Essential Software Tools for Developing Operational Technologies
This article expands on a keynote that I gave at Reactive Summit 2018. I also discussed these topics on the Real-World Architecture Panel at QCon San Francisco 2018.
An operational technology combines hardware and software to monitor and/or control the physical state of a system. Examples include systems used in power generation, manufacturing, connected vehicles, and appliances and devices in our homes. These systems provide critical services that we rely on everyday. The software that is used for monitoring and controlling these systems must operate with low latency—reacting to changes in near real-time—and it must be robust, reliable, available, safe, secure, and scalable.
Using software as an operational technology is not new—it has been used in industry for years—from manufacturing, to telecommunications, the chemical process industries, and electrical generation, transmission, and distribution, to name a few. These systems were generally of a smaller scale[1] and they were purpose built, using mainly proprietary software. They were not typically connected to the Internet, or even the corporate network, usually running on dedicated and isolated networks.
So what has changed? Operational technologies are now more connected and integrated with the rest of the business than they have ever been in the past. Many are also connected to the Internet and they are evolving to use cloud-native architectures and open-source software. The demands for monitoring and controlling devices and systems in near real-time, especially over the Internet and especially at Internet scale, presents unique challenges in terms of performance, scalability, and security. Despite this evolution, the traditional demands remain: for software to be an operational technology, it must be low latency, robust, reliable, available, safe, secure, and scalable.
In this article, I will explore the software tools that I believe are essential for building operational technologies. I will start by highlighting the importance of managing state. Then, I will examine tools for distributed computing, messaging, and handling data in motion in a reliable manner, including streaming data and time-series data. I will conclude with some thoughts on failure. I am not going to focus on one particular technology or another, but rather focus on these tools as more abstract building-blocks.
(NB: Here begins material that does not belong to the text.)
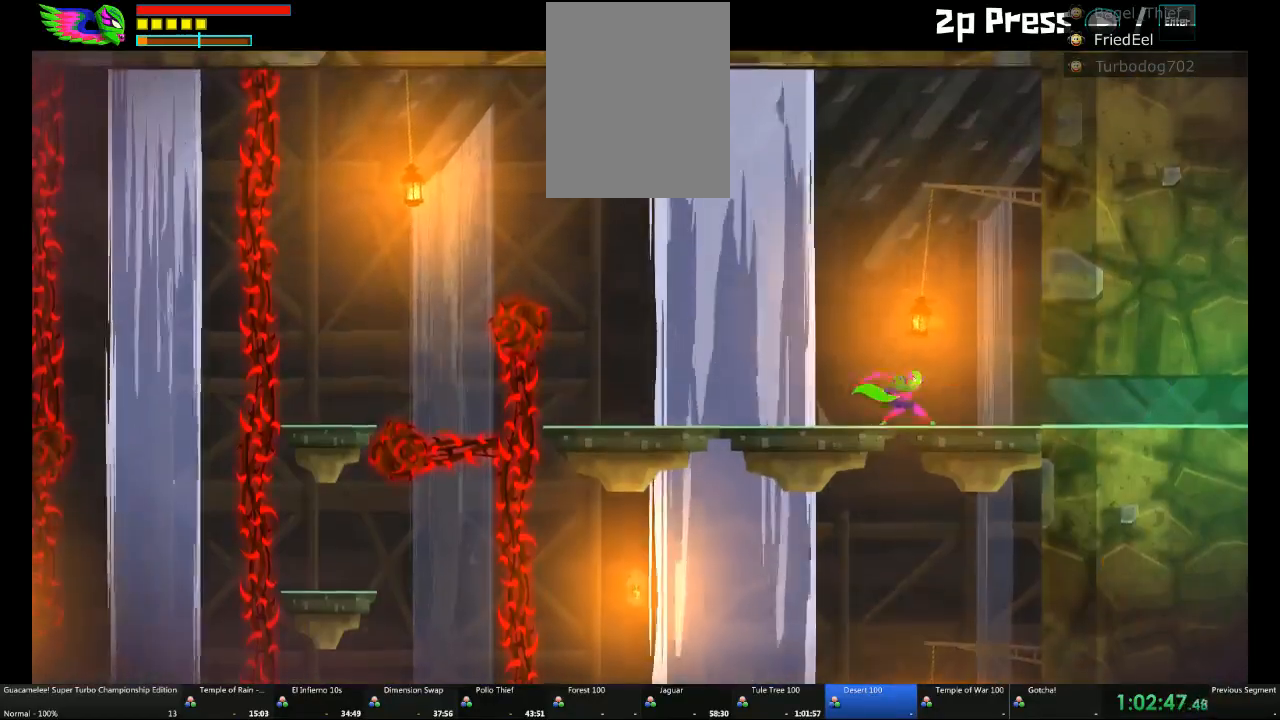
{"buttons": [], "left_stick": "up", "right_stick": "center", "events": [[283, "left_stick", "up"]]}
Earlier this year, I wrote a series of articles on the unique challenges of operationalizing time-series data. You may find that series a useful introduction, providing some context and motivation for what I will explore in this article.
Managing State
For industrial software, representing the state of a physical asset or system is essential for monitoring and controlling it. The state might be an instantaneous sensor measurement for one device—like the power output of a wind turbine, or the flow rate through a heat exchanger—or it could be a sequence of events that describes the current state—like the sequence of actions a robot took to achieve its current position. In addition to representing the state of an asset, it is common to model the relationships of the asset to other assets, maintaining hierarchical, directional, proximal, or temporal associations.
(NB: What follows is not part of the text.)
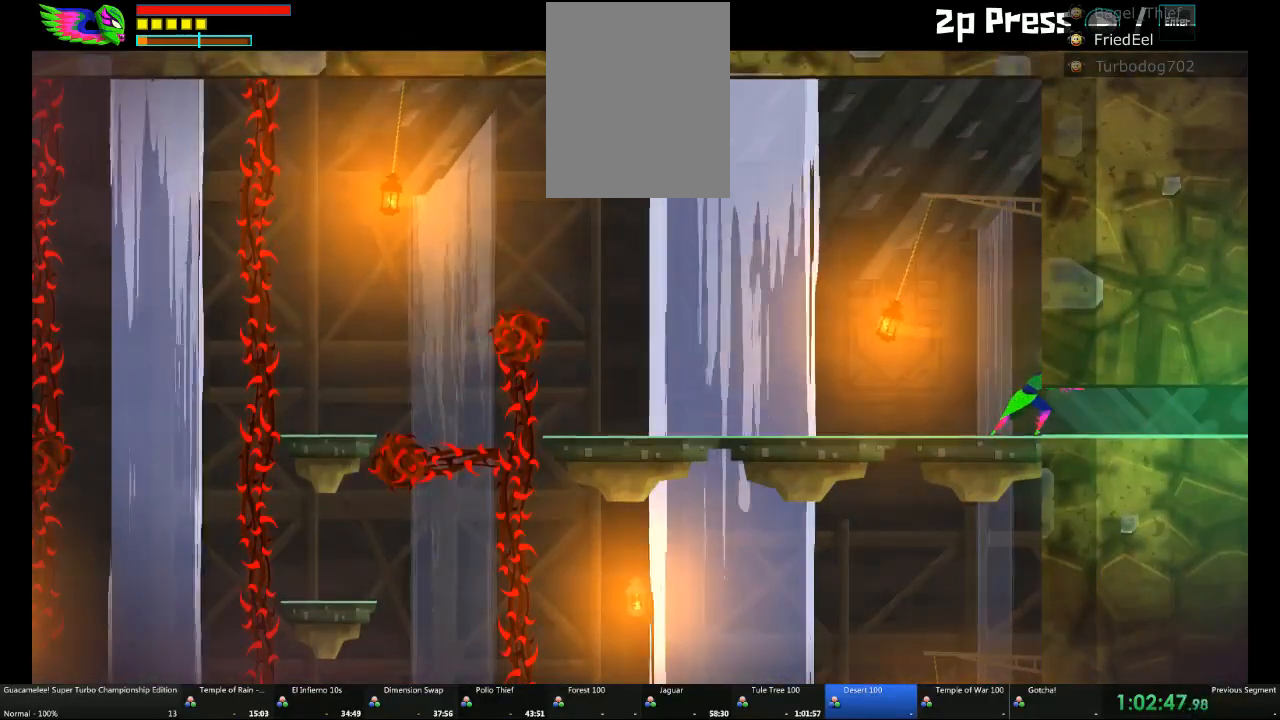
{"buttons": [], "left_stick": "up", "right_stick": "center", "events": []}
Equally important to modelling the instantaneous state of an asset, is using a state machine to describe whether the asset is online or offline, charging or discharging, emptying or filling, or in one of a set of modes, like stopped, starting, running, idle, manual, automatic, or a mixture thereof. A state machine allows for different behaviours—expressed in software—depending on the state of the asset, like representing uncertainty in the last value reported from a sensor if the asset is offline. It can be important to persist the current state so that when the application restarts, it can represent the last state observed. Event Sourcing is a popular technique for recording the state of an entity and it supports reconstructing the last state observed, either from a snapshot, or by replaying the set of observations that lead to it.
Developing scalable and efficient software services for monitoring or controlling assets or processes will almost certainly demand shared access to this mutable state from multiple threads. Introducing reader-writer locks, or other mechanisms of mutual exclusion and coordination, significantly complicates these software services and commonly results in race conditions, data corruptions, or deadlocks.[2] Significant development time and operational attention will be dedicated to the mechanics of writing correct, multi-threaded software, diverting attention from writing software that effectively models, monitors, or controls the assets or processes themselves.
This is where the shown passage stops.